The tale was perfect for the moment, reinforcing the notion among distant media elites that Dallas was a reactionary “City of Hate.” It slyly played to a local audience, too: The school named was in upper-income University Park, one of two adjacent municipal enclaves that shared a school district and a reputation for fiercely protected, lily-white privilege. Finally, for the ambitious Rather–a native Texan and then a Dallas resident–the account represented the very sort of revealing, local dirt that the throngs of out-of-town competitors would have to work far harder to get.

Except that it wasn’t true, and Rather knew it, Barker says.

Approached earlier by the same minister with what was a second-hand account, Barker himself had run the story by the school’s principal and some teachers, all of whom denied it outright. Because of the shooting, which took place at 12:30 p.m., the principal had decided to close the school early, though without telling the students why. The children at the school–including three of Barker’s own–were merely happy to be going home early, he was told.
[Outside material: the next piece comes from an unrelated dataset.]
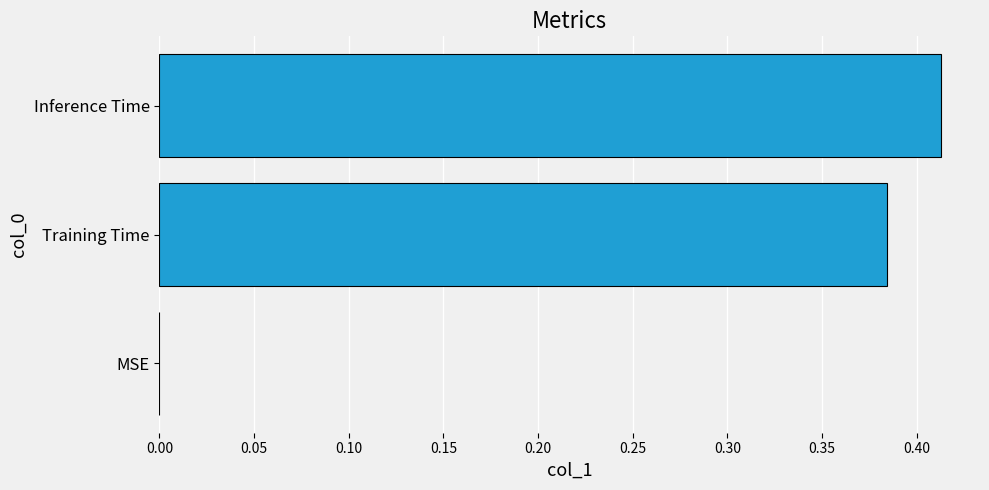

Which has a higher value, Inference Time or MSE?

Inference Time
There couldn’t have been any spontaneous cheering at the news of Kennedy’s murder, because no such news had been announced.

Undaunted, the dogged minister–”a very, very strong liberal and a very, very strong Kennedy supporter,” Barker says–moved on to Rather.

“Rather came to me, and I said, ‘My kids are in school there, and I checked it out, and there’s not a darn thing to it,’” says Barker. “He said, ‘Well, great–I’ll just forget it.’ But instead of forgetting it, he went out and did this gut job on Dallas and its conservatism,” with the preacher’s story at the center of his report.

With the discredited account likely to be challenged by the local affiliate’s editors before being fed to New York, Rather sidestepped a customary film-editing session with Barker and arranged to file the report live instead, Barker says. “And so here’s Dan with the preacher, telling this story about kids at UP cheering when told the president was dead.”

Livid at being lied to, Barker laid into Rather as soon as he returned to the newsroom, expelling the reporter and all his national-news colleagues from the building on the spot. “I said ‘Get the hell out of here–you and this whole damn bunch!’” he says.

Barker’s local TV and radio crews scrambled to arrange on-air interviews with teachers to rebut the story, but the lie had already traveled halfway around the world and would become an enduring part of JFK assassination lore. In the meantime, CBS was threatening to pull its affiliation with the two local stations for having given Rather and his colleagues the boot.

By the way, that last sentence is very informative: CBS threatened to pull its affiliation with two local stations because those local stations tried to stop CBS from broadcasting a false story.

Is that what they call “journalistic ethics”?